In his wild imagination that could even be a selling point: picture bloodthirsty undead sprinting after Alexandra Daddario—audiences might be blown away… if Zack Snyder chose to shoot it that way.

He and Zack Snyder had hit it off; maybe he'd pitch that tiny idea when the moment was right.

Matthew still remembered watching that earthquake movie starring the big guy Johnson, where the daughter seemed to be played by Alexandra Daddario—whenever she was on-screen during the quake scenes, it really was shocking.

Besides, the Crew still hadn't locked down the most important supporting female role in the film.

As far as Matthew knew, Helen Herman also had her eye on the part, but no actress had managed to impress Sean Daniel.

Matthew had no say in casting matters; after a quick check-in, he slipped back into his disciplined routine—mornings at Angel Talent Agency studying the script, running lines, and reading reference material; afternoons training at the fitness club; evenings savoring every last moment with Keira Knightley.

The material the dawn of the dead production supplied included reams of zombie lore; Sean Daniel even had an advance copy of the not-yet-released Zombie Survival Manual. After reading it, Matthew not only learned more about the undead but realized zombies had spawned a full-blown culture across North America and beyond.

Originally, the word "zombie" came from Voodoo, a mysterious religion popular in Ghana, West Africa, and spread to Haiti in the West Indies during the 16th-century slave trade.

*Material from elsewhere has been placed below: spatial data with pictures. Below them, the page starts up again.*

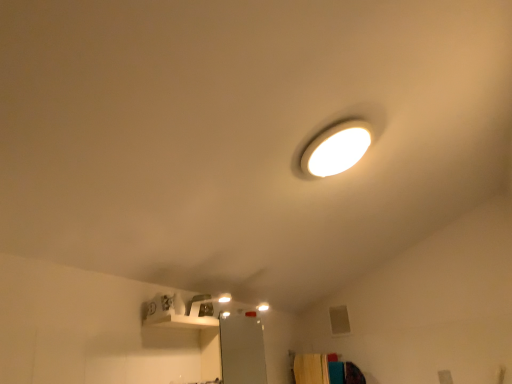
Question: From the image's perspective, is wooden cabinet at lower right located beneath white glossy lamp at upper center?

Choices:
 (A) yes
 (B) no

Answer: (A)

Question: Considering the relative sizes of wooden cabinet at lower right and white glossy lamp at upper center in the image provided, is wooden cabinet at lower right wider than white glossy lamp at upper center?

Choices:
 (A) yes
 (B) no

Answer: (A)

Question: Is wooden cabinet at lower right to the left of white glossy lamp at upper center from the viewer's perspective?

Choices:
 (A) yes
 (B) no

Answer: (B)

Question: Is wooden cabinet at lower right in front of white glossy lamp at upper center?

Choices:
 (A) no
 (B) yes

Answer: (A)

Question: From a real-world perspective, is wooden cabinet at lower right positioned under white glossy lamp at upper center based on gravity?

Choices:
 (A) yes
 (B) no

Answer: (A)

Question: Is wooden cabinet at lower right behind white glossy lamp at upper center?

Choices:
 (A) no
 (B) yes

Answer: (B)

Question: Does white glossy lamp at upper center appear on the right side of wooden cabinet at lower right?

Choices:
 (A) no
 (B) yes

Answer: (A)

Question: Can you confirm if white glossy lamp at upper center is thinner than wooden cabinet at lower right?

Choices:
 (A) yes
 (B) no

Answer: (A)

Question: Is the depth of white glossy lamp at upper center greater than that of wooden cabinet at lower right?

Choices:
 (A) yes
 (B) no

Answer: (B)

Legend says Voodoo sorcerers possessed a secret rite that could raise the dead as zombies to do their bidding.

That was the very first seed of the zombie concept.

The earliest Hollywood zombie film dates back to the 1930s.

The movie cited in the packet was 1932's White Zombie, starring famed vampire actor Bela Lugosi.

To get a clearer grasp of Hollywood zombie culture, Matthew tracked down the film and watched it—only to discover it bore no resemblance to modern zombie flicks. It told of a Voodoo sorcerer who used magic to turn people into zombies and worked them non-stop in a sugar mill for profit. These zombies didn't eat flesh, didn't rot, and were merely corpse-pale; their endless labor actually inspired pity.

That's the key difference between Voodoo zombies and today's pop-culture version: the Voodoo undead are sorcery-made drones who might kill on command but don't devour people, nor do they spread their condition through bites.

So how did zombies evolve into their present form? The files explain that someone later grafted traits from the rabies virus onto the concept.

Thus the modern zombie was born: viral, infectious, aggressive, mindless, and death itself.

The true modern zombie debuted in 1968 when George A. Romero's Night of the Living Dead brought it to a mass audience. No longer mere puppets, the undead became rotting, flesh-eating horrors that were neither alive nor dead.

George A. Romero became the undisputed father of the modern zombie film. His "Living Dead trilogy" skewered social ills, captured the spirit of its era, and delivered gory, eye-popping set pieces. It set the template that countless later zombie movies still follow—three universal rules as foundational to zombies as Asimov's are to robots.

Hence zombie films usually run the same playbook: first, some unexplained cause raises the dead as zombies; the creatures have no consciousness, act on instinct, and crave human flesh.

Second, the bite is infectious—anyone killed by a zombie soon reanimates as one.

Finally, zombies are undead; no amount of bodily damage stops them unless you destroy the brain. That requirement for headshots makes the genre viscerally thrilling—most zombie flicks are basically head-popping extravaganzas.

Besides horror, zombie stories almost always carry apocalyptic or disaster overtones, so the focus isn't really the undead but the humans caught in extremis—do they band together or slaughter one another to survive? After reading the material, Matthew's takeaway was grim: if an outbreak ever happened, the real tragedy wouldn't be turning into a zombie; it would be remaining human, because the survivors would be the true walking dead.

This orderly rhythm lasted a week. With Keira Knightley's departure for the U.K. looming, the temporary couple reached the moment they had to part.